Olaf x 3 is on his way to Derby, England, for a swap-bot Disney postcard trade.  This is the first card I’ve pulled out of a newly-acquired boxed set “Art of Disney” cards.  We were to write a Disney-related message on the card, & I kept mine Olaf related: how for me he is the best part of “Frozen,” and how I saw him inside Disneyland, resting atop a building & greeting people standing in line to meet the princesses.

That concludes today’s swap-bot segment; the rest of the cards are Postcrossing draws.  The card at top right, depicting California’s Marine Mammal Center, is on its way to Vladivostok, Russia, where I assume it will be handed off to this Postcrosser’s wife, as he says she is the one who likes “cute animals.”  Unless she doesn’t find pinnipeds cute, in which case I have no use for her.

The tiger card is on its way to Chongqing, China.  This is actually a resend, replacing a (different) card I sent over 60 days ago, and which is therefore now “expired.” The intended recipient accepted my offer of a resend, but also told me this:

“The postcard is usual travelling for one and half month in China.

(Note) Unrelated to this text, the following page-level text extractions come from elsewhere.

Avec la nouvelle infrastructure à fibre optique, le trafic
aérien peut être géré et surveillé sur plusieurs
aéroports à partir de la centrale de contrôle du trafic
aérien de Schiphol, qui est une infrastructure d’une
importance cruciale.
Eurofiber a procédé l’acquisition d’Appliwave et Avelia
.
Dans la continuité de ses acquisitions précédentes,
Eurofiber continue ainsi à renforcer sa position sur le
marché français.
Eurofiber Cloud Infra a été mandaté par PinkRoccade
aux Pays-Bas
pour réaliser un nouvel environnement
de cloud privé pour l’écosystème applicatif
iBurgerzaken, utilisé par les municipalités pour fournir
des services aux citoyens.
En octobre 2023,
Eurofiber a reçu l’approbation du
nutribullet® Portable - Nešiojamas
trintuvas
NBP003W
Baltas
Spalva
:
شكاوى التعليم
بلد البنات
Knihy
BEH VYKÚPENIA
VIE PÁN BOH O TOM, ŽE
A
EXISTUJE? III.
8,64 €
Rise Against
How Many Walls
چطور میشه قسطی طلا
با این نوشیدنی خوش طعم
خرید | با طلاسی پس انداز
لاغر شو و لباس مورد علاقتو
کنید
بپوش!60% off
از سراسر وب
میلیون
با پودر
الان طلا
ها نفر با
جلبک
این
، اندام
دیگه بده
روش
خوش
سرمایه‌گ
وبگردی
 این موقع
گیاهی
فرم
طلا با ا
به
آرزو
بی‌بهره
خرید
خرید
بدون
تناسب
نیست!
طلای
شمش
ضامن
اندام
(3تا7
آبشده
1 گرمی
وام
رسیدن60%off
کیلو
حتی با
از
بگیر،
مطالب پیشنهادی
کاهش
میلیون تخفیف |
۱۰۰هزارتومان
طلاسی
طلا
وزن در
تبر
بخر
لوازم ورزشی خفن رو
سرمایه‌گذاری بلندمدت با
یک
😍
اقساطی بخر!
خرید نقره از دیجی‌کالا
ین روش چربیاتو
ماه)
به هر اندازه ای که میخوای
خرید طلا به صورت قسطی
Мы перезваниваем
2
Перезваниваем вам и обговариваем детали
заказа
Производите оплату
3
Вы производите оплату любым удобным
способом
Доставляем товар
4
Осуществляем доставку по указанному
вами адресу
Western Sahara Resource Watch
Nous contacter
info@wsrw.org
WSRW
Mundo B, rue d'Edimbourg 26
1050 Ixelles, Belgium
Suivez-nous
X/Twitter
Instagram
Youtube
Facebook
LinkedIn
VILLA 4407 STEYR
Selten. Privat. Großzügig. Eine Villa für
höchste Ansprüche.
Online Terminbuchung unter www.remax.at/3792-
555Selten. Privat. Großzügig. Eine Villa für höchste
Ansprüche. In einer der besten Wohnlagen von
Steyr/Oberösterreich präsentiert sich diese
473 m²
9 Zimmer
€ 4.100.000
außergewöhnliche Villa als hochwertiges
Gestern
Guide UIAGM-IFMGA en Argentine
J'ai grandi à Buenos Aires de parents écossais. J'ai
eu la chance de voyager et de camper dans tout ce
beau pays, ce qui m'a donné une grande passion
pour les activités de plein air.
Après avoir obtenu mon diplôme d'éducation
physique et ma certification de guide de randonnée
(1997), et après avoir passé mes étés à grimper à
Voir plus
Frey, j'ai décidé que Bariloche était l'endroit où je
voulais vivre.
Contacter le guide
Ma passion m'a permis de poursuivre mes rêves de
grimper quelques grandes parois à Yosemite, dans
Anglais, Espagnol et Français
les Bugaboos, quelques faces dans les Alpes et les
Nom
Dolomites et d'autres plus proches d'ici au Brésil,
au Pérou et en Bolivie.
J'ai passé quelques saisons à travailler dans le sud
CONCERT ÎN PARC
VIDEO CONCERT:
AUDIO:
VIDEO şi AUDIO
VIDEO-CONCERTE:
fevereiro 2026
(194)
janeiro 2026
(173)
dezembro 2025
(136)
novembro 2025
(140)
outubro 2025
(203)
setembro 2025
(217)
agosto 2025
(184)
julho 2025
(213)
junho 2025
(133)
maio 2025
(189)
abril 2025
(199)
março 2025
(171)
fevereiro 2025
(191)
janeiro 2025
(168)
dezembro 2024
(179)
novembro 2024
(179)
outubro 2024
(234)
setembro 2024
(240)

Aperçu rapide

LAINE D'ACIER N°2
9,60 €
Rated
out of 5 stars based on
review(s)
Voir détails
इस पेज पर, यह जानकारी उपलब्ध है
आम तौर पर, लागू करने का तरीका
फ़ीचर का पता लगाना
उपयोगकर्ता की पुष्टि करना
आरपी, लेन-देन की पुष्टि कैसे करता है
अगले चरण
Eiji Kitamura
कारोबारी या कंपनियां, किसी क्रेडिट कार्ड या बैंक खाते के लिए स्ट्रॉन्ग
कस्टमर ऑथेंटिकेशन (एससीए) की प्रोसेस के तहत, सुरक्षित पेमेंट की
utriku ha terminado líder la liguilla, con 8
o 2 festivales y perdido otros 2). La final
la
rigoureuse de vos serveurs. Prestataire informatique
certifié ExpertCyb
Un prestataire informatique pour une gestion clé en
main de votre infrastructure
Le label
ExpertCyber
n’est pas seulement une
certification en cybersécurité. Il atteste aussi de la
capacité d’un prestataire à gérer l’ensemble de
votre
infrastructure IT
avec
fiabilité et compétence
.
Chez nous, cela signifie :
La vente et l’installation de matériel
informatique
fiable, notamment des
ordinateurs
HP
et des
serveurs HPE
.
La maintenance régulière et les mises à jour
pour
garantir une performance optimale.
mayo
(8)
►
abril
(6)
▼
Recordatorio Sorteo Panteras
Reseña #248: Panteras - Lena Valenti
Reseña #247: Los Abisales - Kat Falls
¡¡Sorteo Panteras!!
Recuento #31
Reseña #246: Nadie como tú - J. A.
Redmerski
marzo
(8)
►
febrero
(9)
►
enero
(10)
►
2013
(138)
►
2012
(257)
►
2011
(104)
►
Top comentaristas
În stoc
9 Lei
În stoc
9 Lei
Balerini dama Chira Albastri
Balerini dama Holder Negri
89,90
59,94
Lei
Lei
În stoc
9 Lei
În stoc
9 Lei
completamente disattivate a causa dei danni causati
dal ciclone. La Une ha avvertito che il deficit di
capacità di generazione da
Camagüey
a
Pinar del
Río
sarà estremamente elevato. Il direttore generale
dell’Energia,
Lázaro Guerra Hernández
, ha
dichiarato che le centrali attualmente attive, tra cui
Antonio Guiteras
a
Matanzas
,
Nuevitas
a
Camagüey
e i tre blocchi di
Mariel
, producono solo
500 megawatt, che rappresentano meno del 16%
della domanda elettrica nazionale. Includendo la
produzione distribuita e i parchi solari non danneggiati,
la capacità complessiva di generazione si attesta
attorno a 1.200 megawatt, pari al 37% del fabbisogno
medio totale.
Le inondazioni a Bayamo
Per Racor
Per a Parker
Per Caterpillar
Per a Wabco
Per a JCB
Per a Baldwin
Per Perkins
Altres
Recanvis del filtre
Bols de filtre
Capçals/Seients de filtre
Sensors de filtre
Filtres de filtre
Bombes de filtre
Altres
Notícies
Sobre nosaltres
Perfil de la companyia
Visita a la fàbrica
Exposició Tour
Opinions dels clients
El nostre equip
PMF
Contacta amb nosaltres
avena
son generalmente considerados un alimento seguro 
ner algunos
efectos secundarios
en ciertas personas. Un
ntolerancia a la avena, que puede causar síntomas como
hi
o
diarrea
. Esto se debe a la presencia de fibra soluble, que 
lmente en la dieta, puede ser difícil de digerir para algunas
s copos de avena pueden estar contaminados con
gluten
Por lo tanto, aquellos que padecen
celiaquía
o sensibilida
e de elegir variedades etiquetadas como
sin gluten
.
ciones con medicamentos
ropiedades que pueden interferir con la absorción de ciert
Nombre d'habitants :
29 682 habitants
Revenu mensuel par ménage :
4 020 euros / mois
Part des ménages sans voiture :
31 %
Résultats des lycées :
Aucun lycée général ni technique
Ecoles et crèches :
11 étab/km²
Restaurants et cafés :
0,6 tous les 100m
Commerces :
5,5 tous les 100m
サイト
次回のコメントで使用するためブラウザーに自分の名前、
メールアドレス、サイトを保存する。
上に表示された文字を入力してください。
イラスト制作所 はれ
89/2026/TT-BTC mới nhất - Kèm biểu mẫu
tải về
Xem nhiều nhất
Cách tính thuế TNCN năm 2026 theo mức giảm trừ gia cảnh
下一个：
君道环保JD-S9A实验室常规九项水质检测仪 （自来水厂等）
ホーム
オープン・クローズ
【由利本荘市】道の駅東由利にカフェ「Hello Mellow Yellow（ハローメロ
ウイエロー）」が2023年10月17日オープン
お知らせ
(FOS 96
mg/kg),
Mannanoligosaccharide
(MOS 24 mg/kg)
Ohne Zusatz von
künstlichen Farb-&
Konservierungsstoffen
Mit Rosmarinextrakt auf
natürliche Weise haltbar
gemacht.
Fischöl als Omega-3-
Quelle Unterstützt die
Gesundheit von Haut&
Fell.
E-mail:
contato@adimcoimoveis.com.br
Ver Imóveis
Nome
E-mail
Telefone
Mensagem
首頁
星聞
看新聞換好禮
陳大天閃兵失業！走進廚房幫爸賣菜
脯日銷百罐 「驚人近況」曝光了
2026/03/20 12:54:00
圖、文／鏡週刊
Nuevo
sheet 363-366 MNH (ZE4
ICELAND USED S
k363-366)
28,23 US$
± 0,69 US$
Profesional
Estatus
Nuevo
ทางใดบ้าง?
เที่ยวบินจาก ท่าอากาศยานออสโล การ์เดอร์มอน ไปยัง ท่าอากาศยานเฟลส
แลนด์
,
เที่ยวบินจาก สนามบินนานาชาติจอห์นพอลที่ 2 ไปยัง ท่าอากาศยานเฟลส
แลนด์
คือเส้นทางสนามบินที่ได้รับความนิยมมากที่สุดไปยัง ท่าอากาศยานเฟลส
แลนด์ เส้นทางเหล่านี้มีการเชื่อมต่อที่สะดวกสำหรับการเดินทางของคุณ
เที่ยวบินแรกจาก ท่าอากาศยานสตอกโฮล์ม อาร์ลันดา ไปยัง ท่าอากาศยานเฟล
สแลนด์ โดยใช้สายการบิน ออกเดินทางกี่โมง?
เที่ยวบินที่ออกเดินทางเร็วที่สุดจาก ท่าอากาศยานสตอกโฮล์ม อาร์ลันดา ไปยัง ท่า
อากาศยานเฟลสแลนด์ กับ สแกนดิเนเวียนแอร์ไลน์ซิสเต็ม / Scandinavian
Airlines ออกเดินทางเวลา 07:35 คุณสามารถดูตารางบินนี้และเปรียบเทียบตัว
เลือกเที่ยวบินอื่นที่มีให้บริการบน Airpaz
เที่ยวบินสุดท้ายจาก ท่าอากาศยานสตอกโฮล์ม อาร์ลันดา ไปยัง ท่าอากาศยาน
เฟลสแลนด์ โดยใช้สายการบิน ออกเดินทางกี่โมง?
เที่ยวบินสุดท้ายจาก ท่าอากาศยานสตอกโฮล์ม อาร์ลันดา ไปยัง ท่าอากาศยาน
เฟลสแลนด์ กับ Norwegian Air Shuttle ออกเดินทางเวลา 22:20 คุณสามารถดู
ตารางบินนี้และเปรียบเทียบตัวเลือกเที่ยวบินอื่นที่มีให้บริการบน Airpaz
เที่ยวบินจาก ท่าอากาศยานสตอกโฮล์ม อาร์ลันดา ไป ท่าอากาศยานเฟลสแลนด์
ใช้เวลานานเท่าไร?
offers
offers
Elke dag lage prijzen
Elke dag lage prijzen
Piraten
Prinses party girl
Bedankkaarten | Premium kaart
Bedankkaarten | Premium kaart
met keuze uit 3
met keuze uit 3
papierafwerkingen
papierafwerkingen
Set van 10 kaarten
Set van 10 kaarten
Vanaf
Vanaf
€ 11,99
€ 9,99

But sometimes it takes longer. I had received a card travelled for 123 days. Amazing!”

So, perhaps she will receive this new card, and also the original!  She tells me she is sending me a card to thank me for the resend.

The lighthouse, I hope, will find its way to Szczecin, Poland.  The recipient expresses interest in all sorts of water-based athletics & sport, but the closest thing I have to offer is water.

The beautiful harbor seals are supposed to end up in Zhejiang, China, with a Postcrosser who describes herself as “a 25 years Chinese girl,” and says almost nothing else about herself, but does go on at some length about what type of cards she hopes to receive. Mine fits under the “animals live in the ocean” category.  I was, of course, careful to steer clear of her NO list:

“NO Handmade cards/ad cards/wierd cards…and no postcards in envelope.”

I don’t have a clue what she meant by wierd/weird cards, but I think mine is in the clear.